Conductance-based spiking model, surround suppression size tuning curves of 6 excitatory (E) cells (top panel) and 6 inhibitory (I) cells (lower panel) for two different stimulus contrast levels C = 100 and C = 10. The error bars are the s.e.m.

Conductance-based spiking model, surround suppression The average firing rate of 30 excitatory (E) cells at randomly selected grid locations (see Section Model, subsection Model details), and of 30 inhibitory (I) cells at the same grid locations, after normalizing each cell’s rates so that its peak rate is 1.0, vs. stimulus size at contrast C = 100 (A) and contrast C = 10 (B). C, D, Summation Field Sizes. C, The distribution of summation field size of the 30 E cells used to produce panels (A) and (B) at contrasts C = 100 (dark red color) and C = 10 (light red color). D, The distribution of the ratio of the summation field sizes in (C).

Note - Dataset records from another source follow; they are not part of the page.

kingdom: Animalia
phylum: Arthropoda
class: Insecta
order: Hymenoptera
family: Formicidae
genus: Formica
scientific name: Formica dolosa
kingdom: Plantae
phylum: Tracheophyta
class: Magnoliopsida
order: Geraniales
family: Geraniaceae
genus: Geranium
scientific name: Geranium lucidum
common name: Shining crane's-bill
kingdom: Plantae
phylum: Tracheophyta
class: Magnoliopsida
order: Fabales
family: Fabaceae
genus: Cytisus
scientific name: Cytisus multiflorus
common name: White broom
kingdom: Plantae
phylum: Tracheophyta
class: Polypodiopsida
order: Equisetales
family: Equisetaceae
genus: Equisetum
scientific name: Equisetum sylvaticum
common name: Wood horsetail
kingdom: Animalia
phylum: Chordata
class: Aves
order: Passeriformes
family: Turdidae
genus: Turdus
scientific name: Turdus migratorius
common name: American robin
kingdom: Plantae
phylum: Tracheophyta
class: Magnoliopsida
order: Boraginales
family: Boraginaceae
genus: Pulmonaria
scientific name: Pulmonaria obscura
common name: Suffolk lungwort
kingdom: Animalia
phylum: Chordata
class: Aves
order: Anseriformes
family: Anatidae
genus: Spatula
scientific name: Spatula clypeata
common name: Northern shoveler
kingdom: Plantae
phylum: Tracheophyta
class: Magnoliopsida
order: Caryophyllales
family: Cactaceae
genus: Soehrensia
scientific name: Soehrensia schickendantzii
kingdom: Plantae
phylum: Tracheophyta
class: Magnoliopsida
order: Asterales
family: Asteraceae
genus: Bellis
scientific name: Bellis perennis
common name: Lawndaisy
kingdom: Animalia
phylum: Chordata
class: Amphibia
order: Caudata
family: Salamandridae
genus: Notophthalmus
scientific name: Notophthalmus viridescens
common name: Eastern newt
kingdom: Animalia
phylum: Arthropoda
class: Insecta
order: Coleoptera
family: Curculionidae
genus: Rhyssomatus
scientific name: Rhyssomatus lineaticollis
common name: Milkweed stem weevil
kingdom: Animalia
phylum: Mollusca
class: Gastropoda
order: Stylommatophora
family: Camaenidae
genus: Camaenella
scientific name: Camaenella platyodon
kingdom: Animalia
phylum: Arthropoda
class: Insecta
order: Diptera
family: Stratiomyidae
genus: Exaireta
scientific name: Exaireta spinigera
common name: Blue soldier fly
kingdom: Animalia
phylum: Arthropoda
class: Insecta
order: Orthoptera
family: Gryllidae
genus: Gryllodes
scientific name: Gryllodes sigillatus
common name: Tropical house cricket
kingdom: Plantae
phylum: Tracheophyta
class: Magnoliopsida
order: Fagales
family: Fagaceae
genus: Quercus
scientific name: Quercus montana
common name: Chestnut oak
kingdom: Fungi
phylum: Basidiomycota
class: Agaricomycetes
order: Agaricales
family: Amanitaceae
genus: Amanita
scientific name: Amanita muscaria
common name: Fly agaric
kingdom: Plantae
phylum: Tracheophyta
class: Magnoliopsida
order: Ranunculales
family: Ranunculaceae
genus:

The summation field size of all cells, is smaller at the higher contrast stimulus.

Conductance-based spiking model, surround suppression Excitatory and inhibitory conductances values of the 30 excitatory (E) cells used in Figure 14, g_e and g_i are the time average values of the excitatory and inhibitory conductances in Equation 7, respectively. A, Excitatory conductance values of the E cells for a large suppressive stimulus are plotted against their values for a small stimulus size around which the cells respond maximally (we pick the small stimulus size using the method described in Section Results, subsection Surround suppression). B, same as (A) but for inhibitory conductances. Stimulus contrast C = 100.